The Chumash -- formally the Santa Ynez Band of Mission Indians -- first turned to gambling in 1983, offering high-stakes bingo in a tent. The operation faltered, closing and reopening several times. In 1994, the tribe added slot machines and began bringing in serious money -- $31 million the first year.

The 2000 initiative legalized the slot machines, along with blackjack and other games of chance, and the Chumash reaped a windfall. The tribal casino, one of the most profitable in the state, is expected to generate $200 million in revenue this year.

The Chumash no longer have to rely on others for running water or clothing. In the last decade, the tribe has donated more than $6 million to charitable groups, schools, hospitals and fire and police departments.

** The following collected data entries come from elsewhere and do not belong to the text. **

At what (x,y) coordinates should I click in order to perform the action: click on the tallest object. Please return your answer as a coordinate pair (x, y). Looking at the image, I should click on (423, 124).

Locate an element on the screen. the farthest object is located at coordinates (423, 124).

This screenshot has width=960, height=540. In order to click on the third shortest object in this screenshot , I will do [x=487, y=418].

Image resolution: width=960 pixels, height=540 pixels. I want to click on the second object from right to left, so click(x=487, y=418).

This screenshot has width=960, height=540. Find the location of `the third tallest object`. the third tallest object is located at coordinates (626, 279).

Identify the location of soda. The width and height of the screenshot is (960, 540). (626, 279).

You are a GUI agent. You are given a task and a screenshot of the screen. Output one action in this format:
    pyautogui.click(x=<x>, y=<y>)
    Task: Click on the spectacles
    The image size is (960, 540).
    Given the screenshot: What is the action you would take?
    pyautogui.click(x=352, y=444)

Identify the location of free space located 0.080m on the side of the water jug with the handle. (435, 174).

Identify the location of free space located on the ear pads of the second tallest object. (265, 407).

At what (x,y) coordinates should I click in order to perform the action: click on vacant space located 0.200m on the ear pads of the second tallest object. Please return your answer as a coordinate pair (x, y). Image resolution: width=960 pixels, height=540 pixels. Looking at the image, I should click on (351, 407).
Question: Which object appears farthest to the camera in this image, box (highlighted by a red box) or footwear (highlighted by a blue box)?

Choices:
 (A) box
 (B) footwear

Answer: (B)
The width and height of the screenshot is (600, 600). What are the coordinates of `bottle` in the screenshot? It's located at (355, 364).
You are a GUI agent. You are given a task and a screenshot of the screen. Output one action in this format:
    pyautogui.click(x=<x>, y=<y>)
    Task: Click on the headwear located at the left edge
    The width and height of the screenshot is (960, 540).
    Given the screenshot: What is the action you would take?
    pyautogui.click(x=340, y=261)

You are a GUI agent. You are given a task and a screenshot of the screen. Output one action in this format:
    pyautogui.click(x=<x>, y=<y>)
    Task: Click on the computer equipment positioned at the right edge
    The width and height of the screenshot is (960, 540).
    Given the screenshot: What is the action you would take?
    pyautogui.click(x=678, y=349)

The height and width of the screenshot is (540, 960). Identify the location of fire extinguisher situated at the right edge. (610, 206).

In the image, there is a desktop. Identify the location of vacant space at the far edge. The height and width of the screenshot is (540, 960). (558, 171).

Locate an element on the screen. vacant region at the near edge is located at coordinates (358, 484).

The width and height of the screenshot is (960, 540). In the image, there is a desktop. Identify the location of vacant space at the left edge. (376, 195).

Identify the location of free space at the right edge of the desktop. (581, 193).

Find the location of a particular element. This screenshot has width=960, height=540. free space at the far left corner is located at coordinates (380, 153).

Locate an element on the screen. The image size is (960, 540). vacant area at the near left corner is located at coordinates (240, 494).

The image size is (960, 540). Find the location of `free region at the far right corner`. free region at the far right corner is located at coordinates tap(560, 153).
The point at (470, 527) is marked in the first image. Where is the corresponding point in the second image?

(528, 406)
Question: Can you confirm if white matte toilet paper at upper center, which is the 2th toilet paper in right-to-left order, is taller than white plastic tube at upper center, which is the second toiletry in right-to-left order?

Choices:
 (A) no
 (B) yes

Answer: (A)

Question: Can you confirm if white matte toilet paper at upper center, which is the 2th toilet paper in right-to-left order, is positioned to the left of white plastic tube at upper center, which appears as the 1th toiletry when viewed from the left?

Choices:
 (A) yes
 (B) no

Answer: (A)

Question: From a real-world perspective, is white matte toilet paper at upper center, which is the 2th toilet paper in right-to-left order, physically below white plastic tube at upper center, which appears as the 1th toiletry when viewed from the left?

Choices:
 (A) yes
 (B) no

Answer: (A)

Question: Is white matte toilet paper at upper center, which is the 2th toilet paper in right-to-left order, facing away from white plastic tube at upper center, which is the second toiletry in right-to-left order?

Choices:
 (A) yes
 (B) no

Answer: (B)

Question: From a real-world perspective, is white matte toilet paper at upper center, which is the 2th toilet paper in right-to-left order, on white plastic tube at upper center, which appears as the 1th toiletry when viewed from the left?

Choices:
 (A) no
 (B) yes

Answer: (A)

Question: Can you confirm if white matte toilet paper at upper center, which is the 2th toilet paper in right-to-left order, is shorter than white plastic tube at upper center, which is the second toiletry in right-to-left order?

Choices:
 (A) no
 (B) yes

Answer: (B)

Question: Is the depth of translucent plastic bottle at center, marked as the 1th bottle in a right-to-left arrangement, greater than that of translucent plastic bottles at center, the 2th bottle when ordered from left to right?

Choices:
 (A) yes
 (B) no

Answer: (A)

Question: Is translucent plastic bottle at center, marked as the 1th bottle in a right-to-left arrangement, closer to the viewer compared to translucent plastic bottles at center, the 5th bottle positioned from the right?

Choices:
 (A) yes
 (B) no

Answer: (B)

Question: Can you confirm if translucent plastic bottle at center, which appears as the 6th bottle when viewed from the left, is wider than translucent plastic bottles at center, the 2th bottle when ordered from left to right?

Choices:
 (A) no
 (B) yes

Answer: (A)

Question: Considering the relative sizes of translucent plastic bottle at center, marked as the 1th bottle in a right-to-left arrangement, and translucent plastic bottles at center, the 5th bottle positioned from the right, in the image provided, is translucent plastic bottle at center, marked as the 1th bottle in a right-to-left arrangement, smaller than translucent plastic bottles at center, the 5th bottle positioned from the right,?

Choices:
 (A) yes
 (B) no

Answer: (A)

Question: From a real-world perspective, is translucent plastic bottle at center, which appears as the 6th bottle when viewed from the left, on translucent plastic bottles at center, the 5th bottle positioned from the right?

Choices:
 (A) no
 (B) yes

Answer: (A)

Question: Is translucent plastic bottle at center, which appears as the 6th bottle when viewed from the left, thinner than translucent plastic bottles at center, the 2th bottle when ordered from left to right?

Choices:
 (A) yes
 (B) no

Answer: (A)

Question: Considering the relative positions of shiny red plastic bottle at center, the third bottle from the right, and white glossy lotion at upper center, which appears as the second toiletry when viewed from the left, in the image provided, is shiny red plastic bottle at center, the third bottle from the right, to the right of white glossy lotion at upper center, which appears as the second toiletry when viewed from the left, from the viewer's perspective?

Recently, the Chumash have begun building on a scale not seen before in the Santa Ynez Valley, a region of rolling canyons, boutique wineries and Danish-style motels and cottage inns.

The $157-million Chumash Casino Resort, which opened last year, is a far cry from the makeshift warehouse that once housed the gambling hall. The Mediterranean-style complex along Highway 246, by far the biggest building in the valley, features 2,000 slot machines, a concert hall, a 106-room hotel and two concrete parking structures.

Chumash officials said they took pains to mitigate the casino's impact, reducing its height to three stories from the six originally planned, installing expensive low-glare outdoor lighting and providing $4.2 million in roadway improvements.

But these concessions did not ease residents' worries that a powerful new force was reshaping the region. Their anxiety increased when word spread that the tribe intended to build beyond the reservation.